A Liège, on oublie cette semaine les vastes réunions scientifiques, aux auditoires accueillant des centaines de participants en séances plénières!
 
On met également entre parenthèses les sessions scientifiques où un spécialiste s’adresse à la salle dans une sorte de longue communication unidirectionnelle illustrée de quelques schémas.
 
Pour le 14e Congrès international de Stéréologie qui se tient actuellement en bord de Meuse, le Pr Eric Pirard (ULg), responsable de l’Unité de Géoressources minérales & Imagerie géologique (GeMME), et organisateur de ce congrès a décidé d’innover.

 

« Nous voulons encourager au maximum les échanges entre les participants », explique-t-il.
 
« Notre priorité est de favoriser au maximum les discussions entre spécialistes de différents domaines ayant la stéréologie et l’analyse d’images en commun.
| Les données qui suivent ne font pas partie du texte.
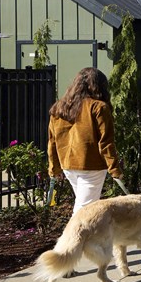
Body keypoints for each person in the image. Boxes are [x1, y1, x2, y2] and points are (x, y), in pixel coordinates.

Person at [47, 67, 122, 215]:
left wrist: (54, 168)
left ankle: (90, 238)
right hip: (90, 165)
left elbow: (52, 141)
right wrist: (115, 169)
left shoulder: (59, 107)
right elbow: (106, 142)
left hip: (68, 165)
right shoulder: (99, 107)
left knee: (84, 207)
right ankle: (72, 238)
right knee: (84, 212)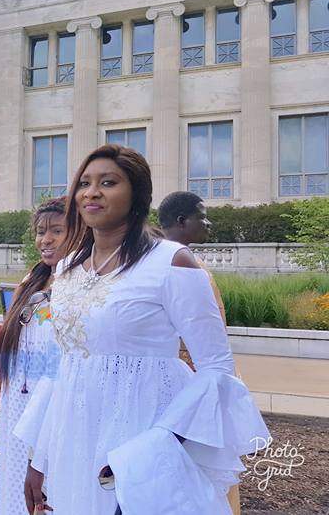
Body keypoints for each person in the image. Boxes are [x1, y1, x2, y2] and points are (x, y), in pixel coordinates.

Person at [17, 145, 269, 514]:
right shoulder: (68, 268)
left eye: (108, 182)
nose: (92, 192)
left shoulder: (172, 262)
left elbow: (217, 370)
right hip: (75, 434)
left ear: (137, 194)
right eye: (84, 183)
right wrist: (39, 459)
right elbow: (66, 364)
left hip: (144, 434)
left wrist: (156, 447)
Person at [0, 198, 66, 515]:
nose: (46, 239)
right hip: (18, 404)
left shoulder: (79, 284)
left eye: (57, 230)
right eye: (41, 232)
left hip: (53, 404)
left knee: (48, 490)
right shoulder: (33, 279)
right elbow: (4, 344)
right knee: (14, 488)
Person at [159, 190, 242, 515]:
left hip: (203, 385)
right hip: (186, 392)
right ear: (181, 221)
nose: (208, 223)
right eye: (201, 216)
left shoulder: (192, 263)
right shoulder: (173, 266)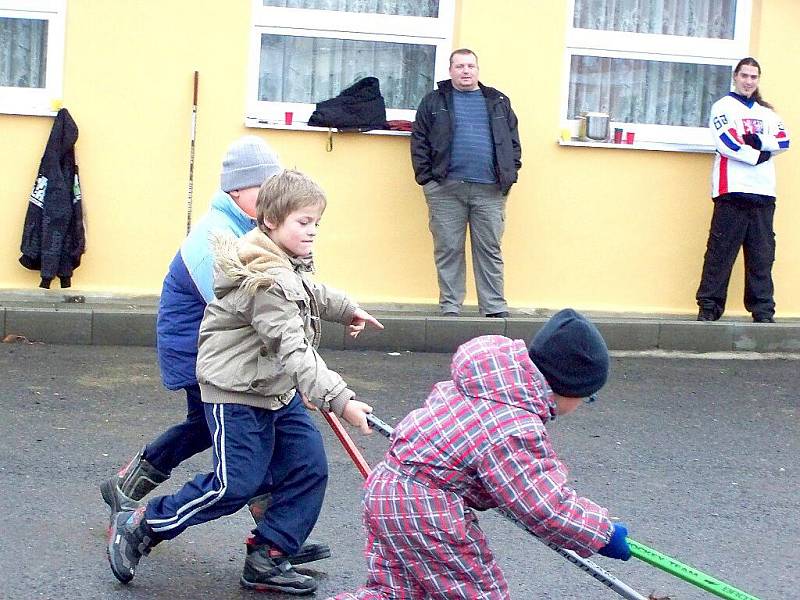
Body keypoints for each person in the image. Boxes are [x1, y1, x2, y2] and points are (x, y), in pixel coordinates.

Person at [106, 169, 383, 595]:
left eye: (316, 223)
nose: (312, 232)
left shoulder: (284, 259)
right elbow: (293, 348)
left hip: (273, 388)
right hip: (235, 393)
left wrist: (348, 309)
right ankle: (143, 524)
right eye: (303, 222)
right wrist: (340, 400)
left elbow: (311, 290)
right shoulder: (264, 279)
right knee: (235, 484)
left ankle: (269, 556)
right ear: (271, 220)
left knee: (309, 467)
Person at [101, 137, 329, 565]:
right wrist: (303, 376)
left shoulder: (256, 227)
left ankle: (272, 540)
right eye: (264, 187)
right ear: (236, 191)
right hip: (199, 350)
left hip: (241, 356)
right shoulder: (216, 236)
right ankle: (131, 495)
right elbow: (249, 315)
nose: (273, 195)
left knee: (236, 437)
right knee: (230, 439)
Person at [332, 309, 631, 600]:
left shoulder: (482, 384)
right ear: (566, 387)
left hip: (387, 488)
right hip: (427, 508)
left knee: (396, 592)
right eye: (587, 398)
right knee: (477, 593)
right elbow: (545, 506)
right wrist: (602, 533)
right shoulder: (515, 426)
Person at [411, 48, 521, 318]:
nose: (466, 71)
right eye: (459, 66)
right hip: (446, 190)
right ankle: (450, 310)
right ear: (450, 71)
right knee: (448, 249)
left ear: (477, 69)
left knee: (490, 250)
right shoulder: (434, 101)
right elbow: (419, 141)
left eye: (470, 66)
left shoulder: (497, 101)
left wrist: (510, 172)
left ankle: (494, 310)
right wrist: (428, 180)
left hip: (490, 191)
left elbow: (513, 142)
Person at [696, 57, 791, 323]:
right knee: (720, 252)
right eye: (744, 76)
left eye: (754, 77)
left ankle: (763, 310)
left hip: (763, 193)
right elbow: (727, 141)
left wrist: (759, 141)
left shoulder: (767, 113)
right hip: (732, 190)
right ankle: (709, 307)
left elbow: (784, 140)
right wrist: (757, 155)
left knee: (762, 255)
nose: (749, 81)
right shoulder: (723, 107)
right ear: (735, 77)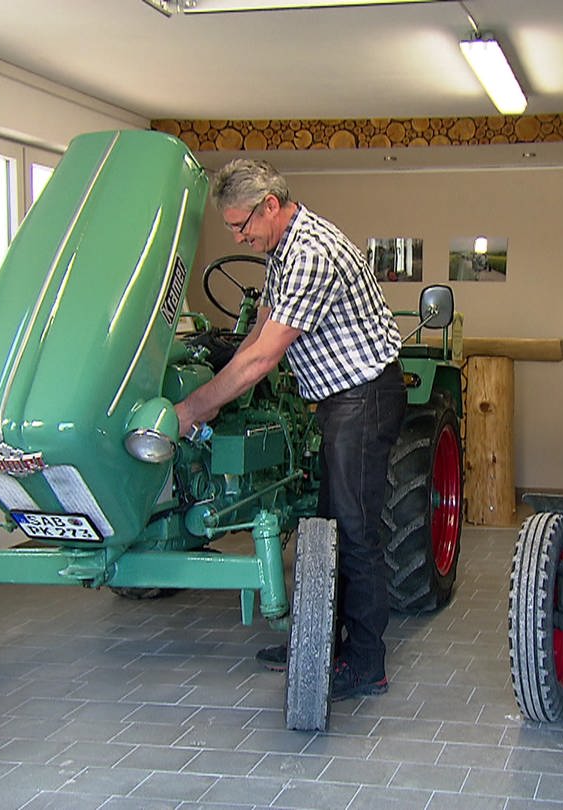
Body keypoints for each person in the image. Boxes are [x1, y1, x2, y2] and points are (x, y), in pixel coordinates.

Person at [174, 158, 405, 701]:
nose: (238, 236)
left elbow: (264, 360)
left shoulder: (310, 254)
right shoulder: (282, 249)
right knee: (324, 526)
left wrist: (193, 409)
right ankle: (317, 643)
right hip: (336, 400)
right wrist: (224, 361)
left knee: (354, 533)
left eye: (241, 225)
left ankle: (367, 664)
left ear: (270, 205)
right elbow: (260, 330)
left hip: (363, 397)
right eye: (231, 228)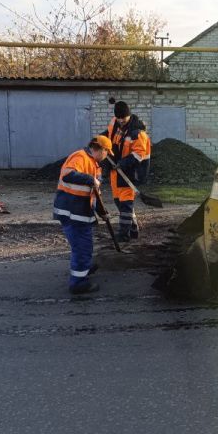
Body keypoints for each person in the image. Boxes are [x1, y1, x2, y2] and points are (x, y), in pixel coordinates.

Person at [53, 135, 110, 295]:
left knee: (84, 245)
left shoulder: (94, 165)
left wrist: (102, 213)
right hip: (72, 212)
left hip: (79, 212)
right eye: (107, 153)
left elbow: (94, 194)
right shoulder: (81, 157)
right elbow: (68, 174)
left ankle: (84, 267)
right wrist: (89, 179)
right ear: (102, 150)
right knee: (82, 247)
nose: (107, 157)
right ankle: (78, 283)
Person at [103, 101, 151, 240]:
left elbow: (138, 155)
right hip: (115, 171)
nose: (121, 120)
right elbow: (108, 134)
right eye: (118, 118)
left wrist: (122, 163)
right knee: (119, 202)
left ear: (129, 115)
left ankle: (124, 234)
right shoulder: (115, 123)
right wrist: (99, 140)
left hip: (130, 173)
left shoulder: (137, 133)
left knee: (126, 204)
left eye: (123, 118)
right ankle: (134, 230)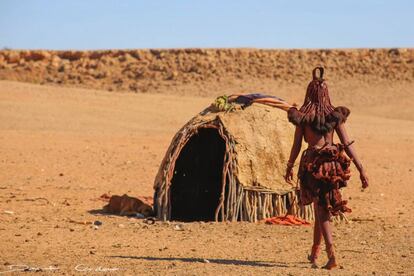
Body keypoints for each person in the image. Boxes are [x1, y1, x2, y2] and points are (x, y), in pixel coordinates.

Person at [284, 67, 369, 270]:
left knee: (322, 210)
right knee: (320, 207)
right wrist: (361, 168)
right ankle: (314, 252)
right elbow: (347, 143)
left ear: (309, 93)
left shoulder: (303, 117)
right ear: (326, 93)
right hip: (331, 164)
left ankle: (331, 255)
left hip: (313, 164)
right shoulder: (334, 117)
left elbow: (297, 145)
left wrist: (289, 166)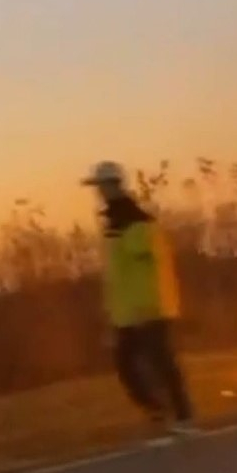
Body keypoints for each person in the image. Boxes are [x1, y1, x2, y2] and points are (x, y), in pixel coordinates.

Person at [82, 160, 198, 437]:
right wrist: (112, 313)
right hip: (127, 311)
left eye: (101, 186)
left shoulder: (135, 222)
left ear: (113, 186)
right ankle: (160, 412)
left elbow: (152, 267)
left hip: (148, 309)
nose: (98, 192)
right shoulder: (114, 223)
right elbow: (118, 275)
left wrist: (147, 307)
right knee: (126, 366)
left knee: (162, 362)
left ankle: (183, 416)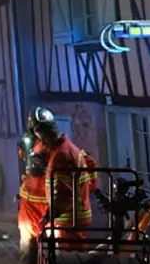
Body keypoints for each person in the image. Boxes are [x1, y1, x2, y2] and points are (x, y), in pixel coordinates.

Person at [28, 107, 98, 250]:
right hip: (72, 219)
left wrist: (48, 217)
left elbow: (63, 196)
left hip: (69, 222)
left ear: (40, 133)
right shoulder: (64, 150)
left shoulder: (61, 156)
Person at [16, 128, 48, 264]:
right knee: (28, 255)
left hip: (42, 218)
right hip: (29, 219)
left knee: (46, 258)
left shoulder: (47, 152)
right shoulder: (31, 169)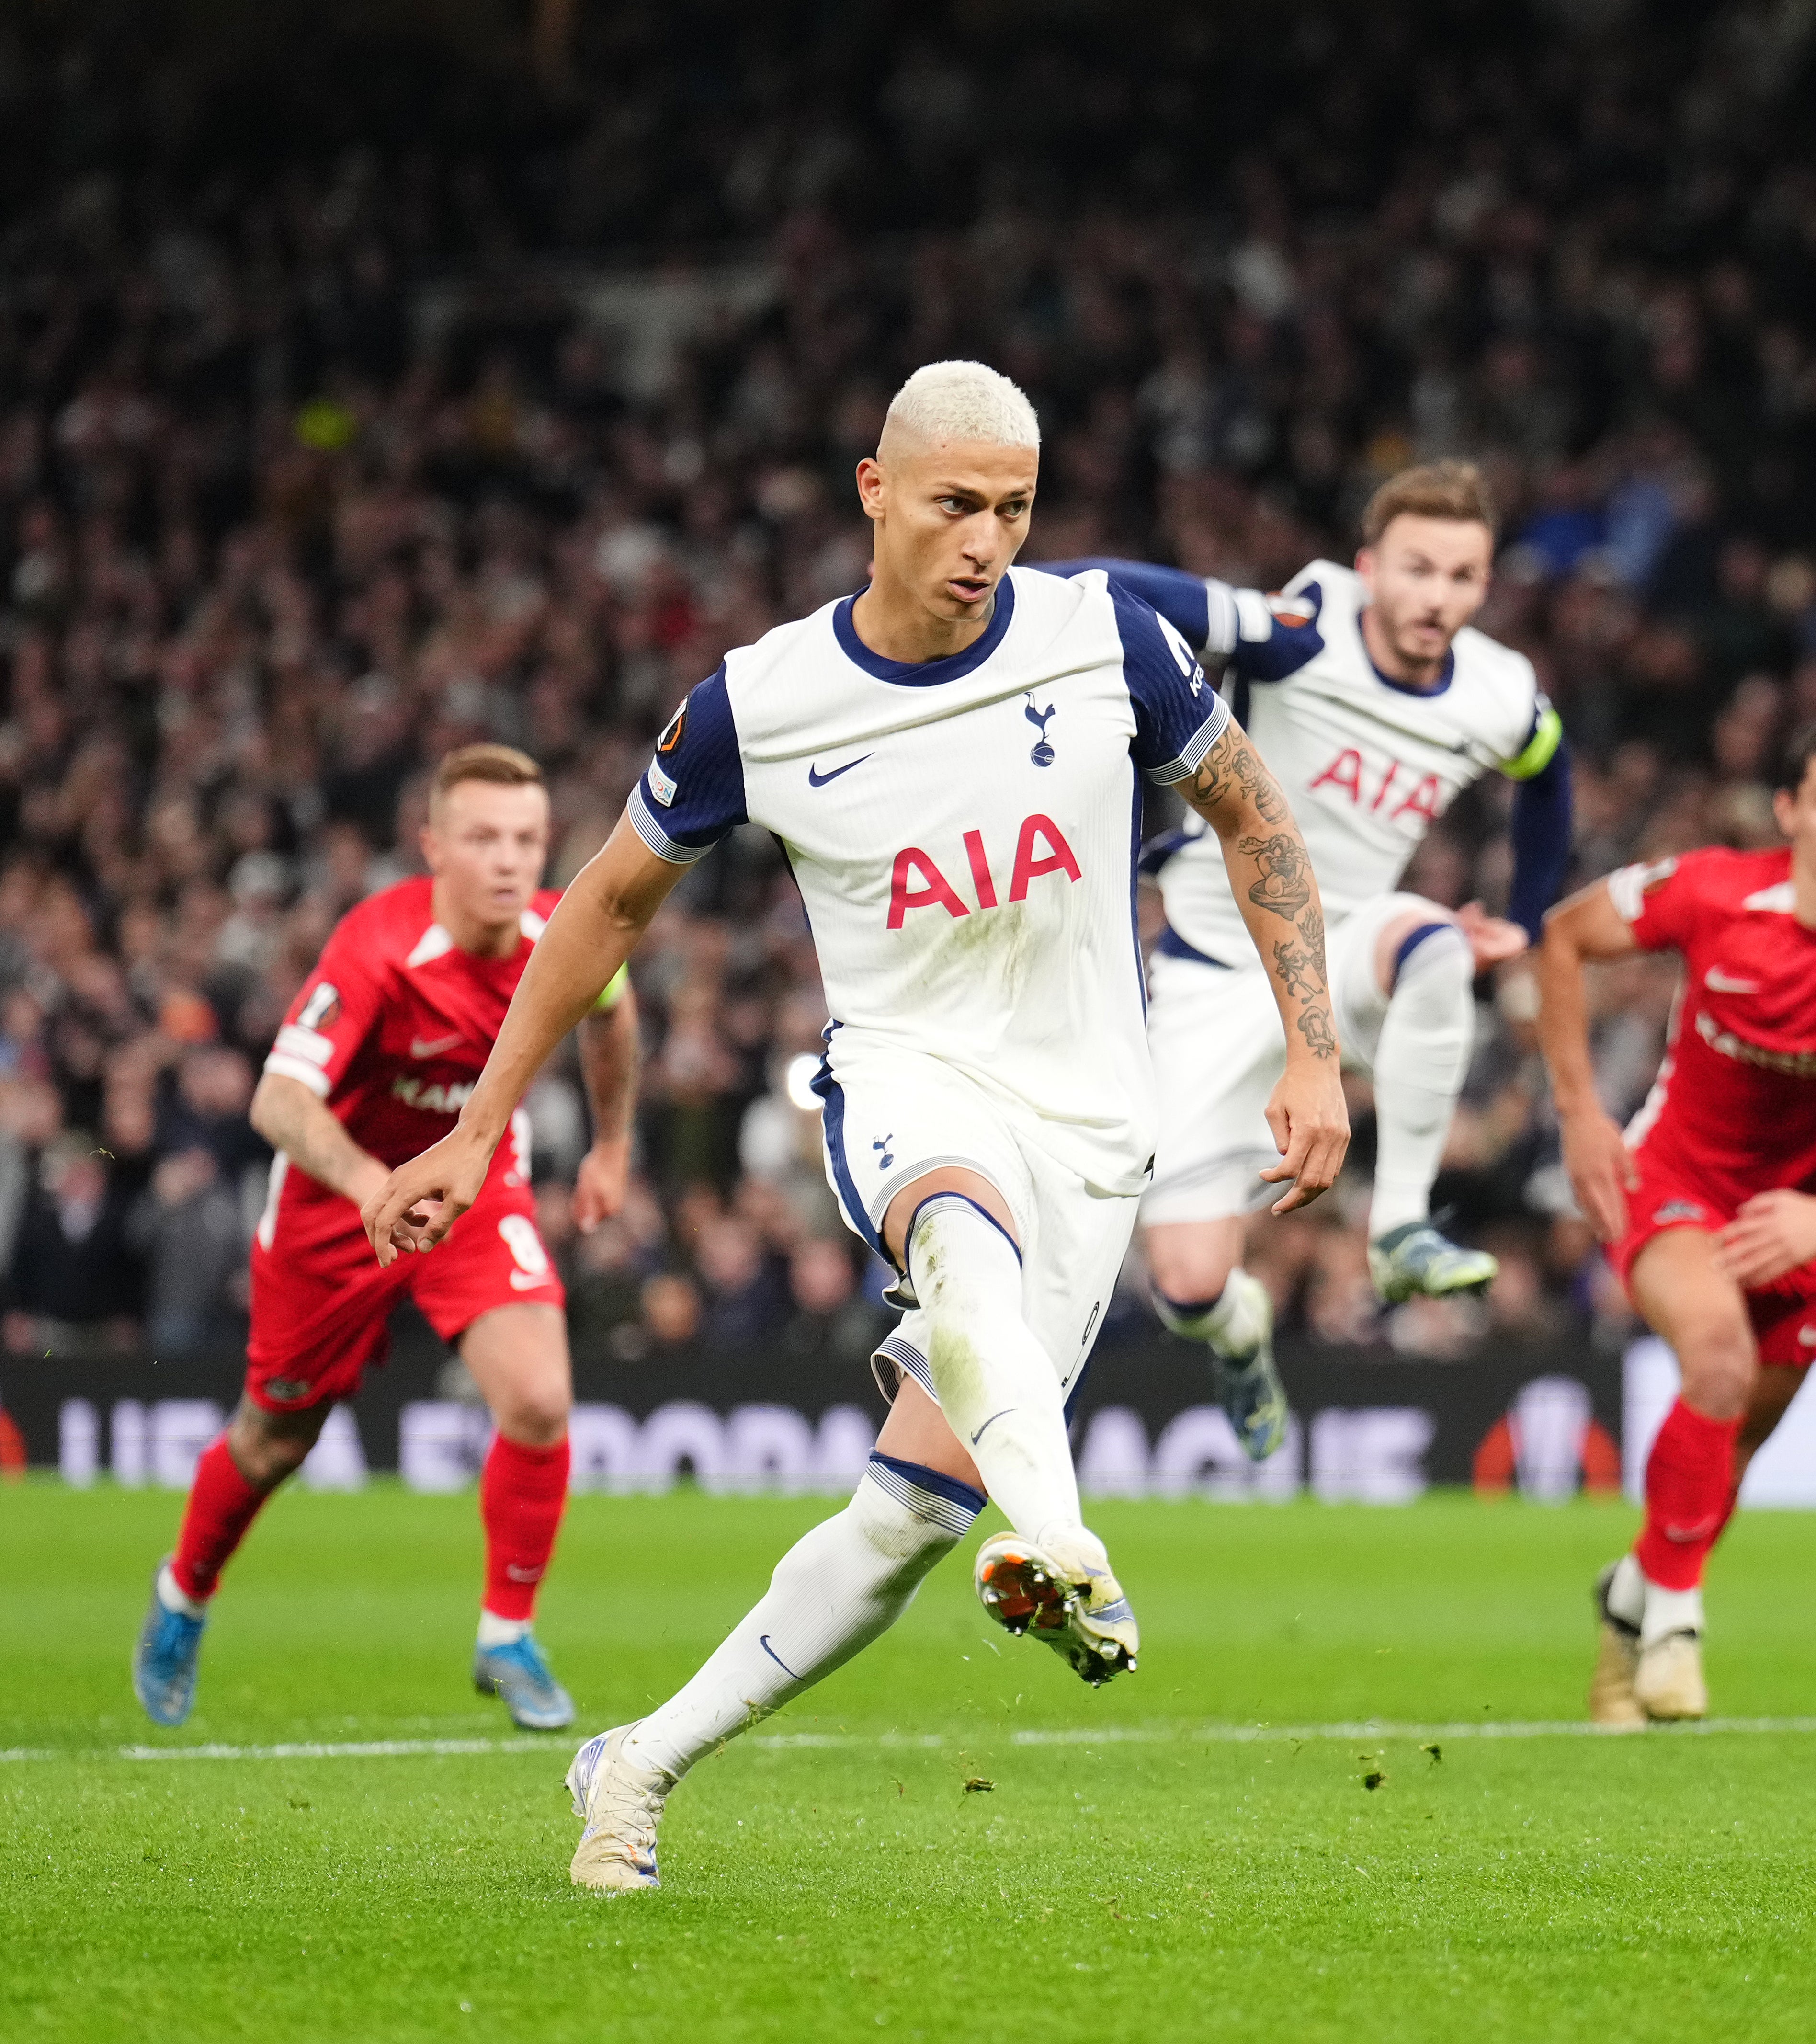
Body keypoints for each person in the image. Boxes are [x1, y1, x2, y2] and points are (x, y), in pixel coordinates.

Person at [359, 361, 1346, 1891]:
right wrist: (484, 1121)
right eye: (957, 504)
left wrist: (1315, 1053)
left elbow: (1253, 811)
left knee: (900, 1527)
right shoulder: (759, 700)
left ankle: (635, 1764)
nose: (987, 542)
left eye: (1016, 509)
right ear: (874, 489)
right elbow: (606, 901)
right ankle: (1069, 1546)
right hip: (906, 1075)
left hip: (1095, 1122)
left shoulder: (1105, 642)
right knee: (961, 1245)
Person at [1042, 459, 1573, 1457]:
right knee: (1189, 1285)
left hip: (1344, 953)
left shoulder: (1498, 692)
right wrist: (1005, 587)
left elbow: (1549, 774)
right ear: (1369, 567)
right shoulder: (1300, 634)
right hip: (1209, 974)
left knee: (1431, 947)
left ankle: (1401, 1227)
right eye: (1417, 569)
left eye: (1463, 576)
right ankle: (1239, 1333)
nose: (1438, 597)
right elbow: (1114, 590)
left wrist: (1528, 917)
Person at [131, 743, 641, 1731]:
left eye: (528, 840)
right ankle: (183, 1593)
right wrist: (376, 1184)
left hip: (473, 1193)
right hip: (339, 1205)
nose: (509, 860)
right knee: (276, 1436)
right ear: (433, 848)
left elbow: (612, 1015)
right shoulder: (376, 947)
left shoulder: (559, 931)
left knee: (539, 1398)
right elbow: (279, 1099)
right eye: (484, 838)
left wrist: (614, 1146)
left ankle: (507, 1634)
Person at [1536, 714, 1816, 1725]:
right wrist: (1577, 1113)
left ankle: (1631, 1594)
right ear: (1787, 810)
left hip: (1811, 1220)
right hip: (1673, 1180)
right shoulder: (1710, 890)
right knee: (1716, 1358)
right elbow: (1563, 936)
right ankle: (1675, 1624)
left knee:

Nous avons donc décidé d’articuler cette rencontre internationale différemment ».
 
Cinq demis journées très rythmées
 
Cette nouvelle formule de congrès se concrétise par une série rythmée de courtes présentations à l’ensemble des participants. La rafale de présentations est suivie de rencontres plus interactives et décentralisées.
 
« Par demi-journée, nous proposons d’abord une série de douze présentations de cinq minutes chacune », précise le Pr Pirard.
 
« Ensuite, chacun des orateurs rejoint un stand et réunit autour de lui les chercheurs intéressés par ses travaux pour une véritable discussion plus approfondie sur le sujet. Au final, tous les congressistes ont ainsi la possibilité de découvrir l’ensemble des thématiques du congrès et d’en approfondir l’une ou l’autre, en fonction de ses domaines de recherche».
 
Au total, le congrès s’étale sur cinq demi-journées.
 
Une formule enthousiasmante
 
Bilan à mi-parcours?
 
« C’est un succès », note le Professeur Pirard, qui clôture avec ce congrès ses quatre années à la présidence de la Société internationale de Stéréologie.
 
« Tous les échos recueillis jusqu’à présent sont positifs. Bien entendu, cette formule plus interactive demande à être affinée. Et elle n’est pas envisageable pour des congrès rassemblant des milliers de personnes. Cette semaine à Liège, au 14 Congrès de stéréologie, nous ne sommes qu’une centaine de scientifiques. Mais la formule mérite qu’on la développe».
 
Une méthode également en phase avec la stéréologie
 
Une formule qui est également intéressante dans le cadre précis de la stéréologie, une discipline très interdisciplinaire. Elle porte sur l’analyse et l’étude de corps solides. Cela peut concerner la mesure de la taille, des formes, l’appréciation de la texture d’objets complexes, intégrant des éléments différents, comme dans les matériaux granuleux par exemple.
 
Des domaines d’applications multiples
 
« Les outils techniques d’imagerie ont connu de formidables développements au cours de ces dernières années », souligne l’ingénieur Eric Pirard.
 
« Et ils sont largement disponibles. Chacun, dans nos domaines de recherche, nous développons un certain savoir-faire spécifique. Et celui-ci peut être utile à certains collègues travaillant sur d’autres types de matériaux ou d’objets. Le but de ce congrès est donc de faciliter ces échanges de savoir-faire. D’où cette nouvelle formule ».